Avec la multiplication de ses médiations, Doha fait preuve d’une grande disponibilité et cherche à s’imposer dans l’échiquier géopolitique régional. Un rôle salué par l’actuel secrétaire général de l’ONU, Antonio Guterres qui considère la capitale qatarie comme une « plateforme du dialogue mondial ».

C’est aussi par souci d’acceptabilité internationale, que le Qatar a développé un savoir-faire. D’abord avec le très présent ancien ministre des Affaires étrangères Hamad Ben Jassim, mais aussi avec les ressources dont l’État dispose. L’ouverture de l’émirat vis-à-vis des mouvements d’oppositions – dont les mouvements islamistes – lui ont donné « les outils nécessaires pour entamer des médiations, qui ont souvent réussi », précise de son côté le politologue Hasni Abidi.

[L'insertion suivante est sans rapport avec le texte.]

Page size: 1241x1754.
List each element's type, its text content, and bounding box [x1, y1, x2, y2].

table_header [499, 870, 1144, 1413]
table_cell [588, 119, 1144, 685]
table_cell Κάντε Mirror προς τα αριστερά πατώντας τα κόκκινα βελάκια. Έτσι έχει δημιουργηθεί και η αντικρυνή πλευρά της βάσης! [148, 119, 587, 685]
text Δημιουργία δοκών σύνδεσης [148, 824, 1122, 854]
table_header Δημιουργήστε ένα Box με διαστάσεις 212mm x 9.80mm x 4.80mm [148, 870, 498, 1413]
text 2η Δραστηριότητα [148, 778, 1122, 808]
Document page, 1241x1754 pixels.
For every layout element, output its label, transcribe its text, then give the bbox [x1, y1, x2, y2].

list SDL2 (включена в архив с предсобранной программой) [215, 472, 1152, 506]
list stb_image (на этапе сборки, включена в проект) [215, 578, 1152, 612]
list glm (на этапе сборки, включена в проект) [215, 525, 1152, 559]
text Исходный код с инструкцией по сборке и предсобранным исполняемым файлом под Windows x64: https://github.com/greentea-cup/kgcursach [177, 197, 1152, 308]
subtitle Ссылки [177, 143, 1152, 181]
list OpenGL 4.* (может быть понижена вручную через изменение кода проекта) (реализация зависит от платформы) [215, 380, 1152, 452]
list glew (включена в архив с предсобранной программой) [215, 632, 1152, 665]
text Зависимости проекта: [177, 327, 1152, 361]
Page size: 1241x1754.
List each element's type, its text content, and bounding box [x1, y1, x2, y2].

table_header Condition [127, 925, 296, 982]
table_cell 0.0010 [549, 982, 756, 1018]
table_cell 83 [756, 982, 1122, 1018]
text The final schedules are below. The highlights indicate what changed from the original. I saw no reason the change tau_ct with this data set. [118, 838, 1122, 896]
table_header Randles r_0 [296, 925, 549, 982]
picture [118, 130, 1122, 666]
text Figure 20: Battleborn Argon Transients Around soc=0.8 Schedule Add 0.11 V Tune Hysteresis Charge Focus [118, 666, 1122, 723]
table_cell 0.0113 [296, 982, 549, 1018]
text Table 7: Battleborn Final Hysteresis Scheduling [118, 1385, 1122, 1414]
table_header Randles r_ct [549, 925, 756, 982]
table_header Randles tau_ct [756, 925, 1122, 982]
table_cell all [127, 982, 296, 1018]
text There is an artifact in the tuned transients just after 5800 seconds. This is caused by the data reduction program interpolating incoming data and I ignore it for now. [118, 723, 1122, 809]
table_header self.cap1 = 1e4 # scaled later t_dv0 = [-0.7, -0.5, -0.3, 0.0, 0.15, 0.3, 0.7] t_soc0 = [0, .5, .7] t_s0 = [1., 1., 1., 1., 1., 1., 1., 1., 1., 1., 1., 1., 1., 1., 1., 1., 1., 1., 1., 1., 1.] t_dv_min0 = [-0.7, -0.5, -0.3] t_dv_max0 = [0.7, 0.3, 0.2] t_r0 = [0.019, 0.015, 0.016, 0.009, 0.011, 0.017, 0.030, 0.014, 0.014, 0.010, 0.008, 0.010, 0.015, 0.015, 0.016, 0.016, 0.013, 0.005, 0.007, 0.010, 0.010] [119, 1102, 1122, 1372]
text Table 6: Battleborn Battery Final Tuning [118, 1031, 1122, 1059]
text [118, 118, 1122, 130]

Autre point important sur lequel insiste le directeur du Centre d’études et de recherche sur le monde arabe et méditerranéen à Genève : « Cette volonté du Qatar d’accroitre son influence, ne se fait qu’avec la bénédiction des grandes puissances », et notamment des États-Unis, comme ce fut le cas en Afghanistan. Cela se fait parfois également de concert avec d’autres puissances européennes : « Il est difficile d’imaginer le Qatar jouer le médiateur dans certains conflits qui relèvent de la sécurité régionale sans l’accord et la volonté des grandes puissances », conclut Hasni Abidi.

Le Qatar et le Tchad une relation pas si facile

Entre le Qatar et le Tchad, les relations n’ont pas toujours été faciles. Lors de la crise du Golfe, en 2017, leurs ambassades respectives ont été fermées. Le Conseil de coordination du Golfe (GCC), a exclu le Qatar et pris parti pour l’Arabie saoudite. Le Qatar accueillait sur son territoire des rebelles tchadiens dont Timane Erdimi, le ténor de cette opposition politico-militaire devenu président du Rassemblement des forces pour le changement.

Mais l’arrivée au pouvoir du nouveau président du Conseil militaire de transition, Mahamat Idriss Deby a constitué selon le politologue Hasni Abidi « un tournant dans les relations entre les deux pays ». Lors d’une visite effectuée à Doha en septembre 2021, c’est le fils d’Idriss Deby, qui, a officiellement demandé la médiation de l’émir du Qatar en vue d’une réconciliation nationale.

Médiation à l’initiative du Tchad

Deby était alors « conscient de l’influence du Qatar sur une partie de l’opposition politico-militaire qui réside à Doha », précise le politologue Abiddi. Conscient aussi des « efforts fournis auparavant par la diplomatie qatarie pour résoudre plusieurs conflits dans la région, surtout au Soudan, (il, ndlr) formule sa demande ». Doha a accepté et un comité a été formé pour préparer l’actuel pré-dialogue.

Cette médiation qatarie reste cependant problématique pour Paris qui la suit de près, selon Hasni Abidi, « Doha possède de bonnes relations avec la Turquie – qui lorgne sur cette région proche de la Libye – et avec la Russie qui cherche également à consolider sa présence dans cette région ».